6C 3 Male Reproductive Health Project 2009-2013: Program Implementation, Research Results and Implications for STD Service Delivery

Thursday, June 12, 2014: 9:50 AM
Grand Ballroom A/B/C/D1
David M. Johnson, MPH1, Sarah Salomon, MPH2, Lee Warner, PhD, MPH3, Alfonso Carlon, BA4 and David Fine, PhD2, 1Office of Population Affairs, U.S. DHHS Office of Population Affairs, Office of Family Planning, Rockville, MD, 2Cardea Services, Seattle, WA, 3Division of Reproductive Health, Centers for Disease Control and Prevention, Atlanta, GA, 4Cardea Services, Austin, TX

Background:  While >90% of U.S. family planning (FP) clinic clients are women, men also benefit from reproductive health (RH) services, e.g. chlamydia/gonorrhea (CT/GC) testing. The Male Reproductive Health Research Project(2009-13) implemented interventions to increase male clients and services at FP clinics.  We assessed impacts of clinic, staff, and community interventions on male RH client volume and CT/GC-related services.    

Methods:  Beginning 2009, three FP agencies implemented interventions at six experimental (E) clinics, including: restructuring clinic environments; male client recruitment through outreach and clinic in-reach; and training on male clinical services. Agencies identified 9 comparison (C) clinics not implementing innovations. We accessed clinic client information systems (IS) documenting male FP visits.
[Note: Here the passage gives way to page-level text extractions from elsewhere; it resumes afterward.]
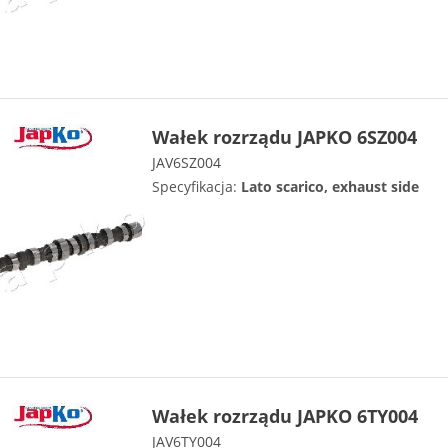
Wałek rozrządu JAPKO 6SZ004
JAV6SZ004
Specyfikacja:
Lato scarico, exhaust side
Wałek rozrządu JAPKO 6TY004
JAV6TY004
Records included demographics, program characteristics, and STI services and test results. In univariate and multivariate analyses, we evaluated client volume and services by demographic, program, timeframe (pre=2007-09/post=2010-12), and condition variables.

Results:  Relative to the 3 C agencies (n=3,683/1,584/8,322), the 3 E agencies (n=3,503/5,054/12,389) showed significant increases in male FP visits following interventions, 2010-12 (agency pre-post volume changes: C=17%/18%/26%; E=35%/99%/109%, respectively; all p-values<0.05). E site CT testing increased significantly during intervention (e.g. CT testing, E agency: pre/post-intervention=35%/42%; C agency: pre/post=37%/33%; p<0.05). E and C annual %CT+ in males aged <30 years ranged from 6.9%-16.6%. %GC+ was modest (<1.5%). E and C sites had comparable female patient volume and STI service trends 2009-2012.   

Conclusions:  Interventions were practical; E sites successfully implemented innovations. E sites significantly increased male FP patients and STI services. Young adult male FP clients represent a high risk group for CT. Increasing male access did not reduce female FP patients or services. Administrative IS can be used to monitor program innovations, but expanding IS measures is challenging, e.g. documenting sexual risk behaviors. Future work is needed on system models for scaling-up innovations, impact evaluations, and monitoring program management effectiveness.